One of the most consequential decisions a president can make is appointing justices to the U.S. Supreme Court. The passing of Justice Ruth Bader Ginsburg on September 18, 2020, opened the door for President Trump to nominate someone to fill the vacancy. On Saturday, Trump nominated Judge Amy Coney Barrett to the U.S. Supreme Court. Barrett is currently a circuit judge of the 7th U.S. Circuit Court of Appeals.
The president couldn’t have chosen a better nominee for the Supreme Court. Barrett is a former professor at multiple universities including Notre Dame Law School and The George Washington University Law School. From 1998-1999, Barrett clerked for the late Justice Antonin Scalia.

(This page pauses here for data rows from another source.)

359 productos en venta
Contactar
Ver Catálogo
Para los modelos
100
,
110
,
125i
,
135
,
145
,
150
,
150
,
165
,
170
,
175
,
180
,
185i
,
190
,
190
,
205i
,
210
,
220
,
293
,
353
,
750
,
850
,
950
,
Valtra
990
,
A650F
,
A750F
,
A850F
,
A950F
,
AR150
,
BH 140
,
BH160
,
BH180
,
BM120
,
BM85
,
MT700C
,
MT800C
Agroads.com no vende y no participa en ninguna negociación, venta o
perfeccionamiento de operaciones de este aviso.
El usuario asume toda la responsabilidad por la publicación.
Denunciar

Barrett’s record is one of appreciation and loyalty to the Constitution and rule of law. For far too long, our country has operated under the rule of judges who don’t respect either the Constitution or the law. Judges who don’t rule according to the original intent and text of the law will find themselves legislating from the bench.

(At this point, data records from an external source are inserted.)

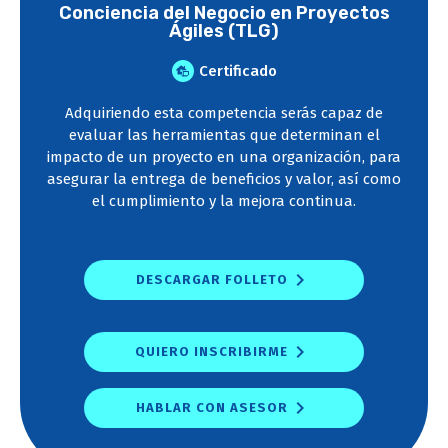
Conciencia del Negocio en Proyectos
Ágiles (TLG)
Certificado
Adquiriendo esta competencia serás capaz de
evaluar las herramientas que determinan el
impacto de un proyecto en una organización, para
asegurar la entrega de beneficios y valor, así como
el cumplimiento y la mejora continua.
DESCARGAR FOLLETO
QUIERO INSCRIBIRME
HABLAR CON ASESOR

In one of her 2013 writings, Barrett stated regarding original intent, “I tend to agree with those who say that a justice’s duty is to the Constitution and that it is thus more legitimate for her to enforce her best understanding of the Constitution rather than a precedent she thinks clearly in conflict with it.”

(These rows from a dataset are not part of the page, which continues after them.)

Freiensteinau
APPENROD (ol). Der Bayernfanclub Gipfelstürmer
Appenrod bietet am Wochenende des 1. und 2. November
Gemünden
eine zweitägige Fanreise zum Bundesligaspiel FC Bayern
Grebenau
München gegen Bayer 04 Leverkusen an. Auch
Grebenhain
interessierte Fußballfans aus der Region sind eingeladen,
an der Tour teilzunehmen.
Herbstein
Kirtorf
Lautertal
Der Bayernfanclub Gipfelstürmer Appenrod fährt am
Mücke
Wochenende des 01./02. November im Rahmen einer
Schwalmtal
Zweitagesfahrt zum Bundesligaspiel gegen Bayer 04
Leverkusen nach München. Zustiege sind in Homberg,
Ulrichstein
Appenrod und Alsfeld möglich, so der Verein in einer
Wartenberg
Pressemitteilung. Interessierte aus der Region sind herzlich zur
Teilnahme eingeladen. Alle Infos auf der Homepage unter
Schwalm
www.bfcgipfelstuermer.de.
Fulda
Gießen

Two landmark cases, among many, that were wrongly decided yet are still binding is Roe v. Wade and Obergefell v. Hodges.
Roe v. Wade (1973) is a case involving the question of whether a woman should be allowed to kill her baby under the guise of the right to privacy. Unfortunately, and wrongly, the Supreme Court decided to allow this.
Obergefell v. Hodges (2015) is a case related to whether two individuals of the same sex can be legally married. The court wrongly decided to legalize same-sex marriage in all 50 states despite the fact that over 30 states had explicitly outlawed such contracts.
I highlight these two cases to emphasize the need for Supreme Court justices who will rule according to the original intent of our founders and the Constitution, as opposed to ruling based on cultural trends or one’s opinion – the standard by which these two cases noted above were decided.
I believe that Barrett’s nomination and hopeful confirmation will play a crucial role in overturning wrongly decided Supreme Court cases. I’m optimistic that we could see Roe v. Wade overturned within the next year or two.
Not only will Barrett make a lasting impact, but there is a short-term significance to her hopeful confirmation. Sen. Ted Cruz (R-TX) noted last week: A newly appointed justice could be the deciding vote on a case in which the 2020 national election is disputed. The last thing our country needs is a constitutional crisis stemming from a tied Supreme Court ruling (4-4) in the case of a potentially disputed election.
All in all, I give the president an A-plus on his nomination of Judge Amy Coney Barrett to the United States Supreme Court. Barrett will play a critical role in overturning decades of judicial malpractice that has ultimately harmed our country.
To the United States Senate, I say, confirm Barrett in an expedited fashion.